** SOURCE TEXT **

UPDATE (4/5/18): In almost a decade and a half, I have never taken down a post on my blog and I won’t start now. But I did rewrite one. This one. Read on to learn why…

Four years ago, this post chronicled the climax of my exit from my home synagogue, Chicago’s lakefront Emanuel Congregation–the beloved community in which I joined the Jewish people. At the time, I thought I was telling a story of lack of acceptance and inclusion on the part of my shul. But I know now the story I was really telling was about my own lack of acceptance and inclusion of the right of others simply to be themselves. When you think you’re the only one with a kosher story to tell, you lose out on so much. For four years, I lost out on my home synagogue.

This wasn’t the only post I wrote at the time regarding personal turbulence at my old shul. After a long-needed change of heart, or as I more honestly refer to it, “getting my head out of my ass,” I wrote this teshuvah public apology post and linked to it from a new disclaimer atop those other posts. I did not take them down, because I think it’s important to know where you’ve been in order to understand where you’re going.

But this was the one that did damage. Enough for leadership there to come to refer to it as “THE Post.” The agonizing one and only. The one that so angrily and vociferously went there, it ended up among the top search rankings for my old shul and, as a result, made it difficult for them to attract new members and challenging for them to find a new rabbi.

The thing is, what I wrote could probably be written by almost anyone in almost any synagogue anywhere, ever. Drama happens. People are like that. Synagogues are like that. Life is like that. I had a need to be heard and so did my shul. The hope and guiding practice should always be to aim for understanding and connection and learning and healing.

Reading and re-reading the former version of this post this week, I remembered the feeling of staunchly digging into only a single side. But unlike before, I’m finally able to allow myself to see the other side, too. How many times, how clearly, and in how many ways people who cared about me tried to ask me to check myself. Just step back a little from my relentless, rageful precipice so I could actually get the message.

Unfortunately, my shul’s love, acceptance, inclusion, and basic goodness ran far deeper than I in my brokenness was able at the time to credit it. So what I did, instead, is take a disagreement among members of the beloved community and go for the jugular. I accused my shul of turning away from its role as a sacred gathering place. I broke the hearts of many close friends. I denigrated the board. I publicly humiliated my cantor.

** AVAILABLE DATA **
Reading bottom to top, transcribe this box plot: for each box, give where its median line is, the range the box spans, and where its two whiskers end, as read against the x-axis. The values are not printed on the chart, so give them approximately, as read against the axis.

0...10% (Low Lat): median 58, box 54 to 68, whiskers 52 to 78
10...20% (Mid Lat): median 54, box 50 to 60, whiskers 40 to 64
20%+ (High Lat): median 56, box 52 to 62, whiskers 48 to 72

** PROBLEMS TO SOLVE **
A) Extract the blog update word for word, taking everything from "Unfortunately, my shul’s" down to "humiliated my cantor.".
B) Answer these from the blog update:
(i) How long ago was the original post written?
(ii) What did leadership at the old synagogue come to call that post?
(iii) What does the writer say was done to the cantor?
C) Carry on writing the blog update about leaving the synagogue, picking up right after its last sentence.

** ACTIVITY ANSWERS **
A)
Unfortunately, my shul’s love, acceptance, inclusion, and basic goodness ran far deeper than I in my brokenness was able at the time to credit it. So what I did, instead, is take a disagreement among members of the beloved community and go for the jugular. I accused my shul of turning away from its role as a sacred gathering place. I broke the hearts of many close friends. I denigrated the board. I publicly humiliated my cantor.

B)
(i) Four years ago.
(ii) "THE Post."
(iii) The writer publicly humiliated the cantor.

C)
I called my rabbi an asshole.

(I know. I know.)

These are things you can recant, but you can’t ever undo. Once that pillow is ripped open and shaken into the wind, you’ll never, ever be able to gather up all its feathers again.

But if I may be so bold, I still have a few things to say about my old congregation.

They love to sing. They love to drash. They love to take the Torah out on Shabbat. They love to wake up at the crack of dawn and volunteer at Sunday school.

They love to welcome new faces, and they do it with honesty, warmth, and grace. They love to ensure new faces and old are stuffed with cake at every oneg.

They love to guide Jewish children into engaged Jewish adults. They love to guide conversion candidates into engaged Jews-by-choice.

They love to send kids to OSRUI. In fact, they love every opportunity for OSRUI, and if you were ever up there with them, you would, too.

In all of the places I’ve been since I left, they are still the most emotionally honest, radically welcoming group of Jews I have ever known.

They will embrace you and drive you crazy. You will love them for it. You will miss them when you’re away.

They have a remarkable bravery to offer and share acceptance and love. And forgiveness as well.

There is, however, one thing they aren’t. They are no longer my former shul. And if you think a congregational family re-embracing a shmuck like me is hard to believe, then you clearly haven’t met the people of Emanuel Congregation.

You should. You really should.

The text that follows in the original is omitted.